Bridge News/Bridge Money Center, 1 June 1998

By Kaya Laterman


Financial Consultants Race to Break Japan's Big Bang

Tokyo - Too bad there isn't a government hotline or an 800-number where one could call to figure out what exactly Japan's so-called Big Bang set of financial reforms will actually change.

However, the cloud of mystery that surrounds Big Bang is great news for consultants in Japan and an increasing amount of foreign consultants are banking that those lost individuals will pay a nice price in exchange to see the light at the end of the regulatory tunnel.


So who exactly are the new faces in the consulting world? Well, there are some who have branched off from larger firms to head up small start-up companies like Richard Werner, formally chief economist at Jardine Fleming Securities in Tokyo.

Werner, who is largely known in the Tokyo financial world as the 'heretic' who pronounced the current Japanese recession back in 1996, in April started a 5-man financial research firm proudly called Profit Research Center.

Werner and an unnamed silent partner opened shop to conduct financial-related research on Southeast Asia, but in particular Japan.

"As financial houses get bigger and bigger...the problem is to offer independent, objective research," Werner said in an interview.

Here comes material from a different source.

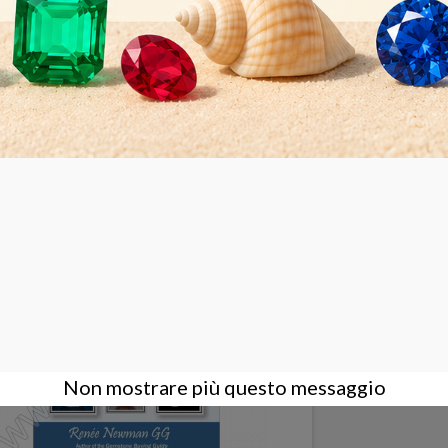
o hanno comprato anche:
Non mostrare più questo messaggio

"The bigger the companies get, the more deals they have...that aren't related to them and the researchers may not have a common interest," he explained.

According to Werner, there are 2 major trends emerging in the financial consulting business. The first is the increased concentration in the financial sector, as the government's Big Bang officially kicked in last April.

"There is a greater need for independent and objective research from people that have insights, and that are well connected, that have information, and that have the right tools to write models to conduct and write down analysis," he said.

"The second thing is that people will be increasingly ready to pay for that."

Werner says as Japanese investors have more venues to park their funds - whether it be a large securities firm or a discount broker - commission fees "are bound to come down for increased competition."

"As computers have a price, research will have a price. Information is going to be available anywhere, competition is going to be fierce, so the key is to add value and analysis. In Japan, this trend of independent research houses is not yet where it is in the US so this is a golden opportunity," he added.

Werner's clients so far include several offshore hedge funds, institutional investors, banks and the Asian Development Bank. He conceded that he would like to expand that list to corporations and eventually to governments as well.

Meanwhile, individuals are not the only ones gearing up to take advantage of the murky financial future. International rating agency Standard & Poor's in April launched a new service that helps various firms muddle through strategic business options and come up with a 'what if' credit analyses and ratings before the client embarks upon that particular initiative.

S&P's Rating Evaluation Service, launched in the US almost a year ago, helps firms who have concerns in their near-term 'blueprints' or business plans, explains Noboru Wakayama, director of global ratings development here in Tokyo.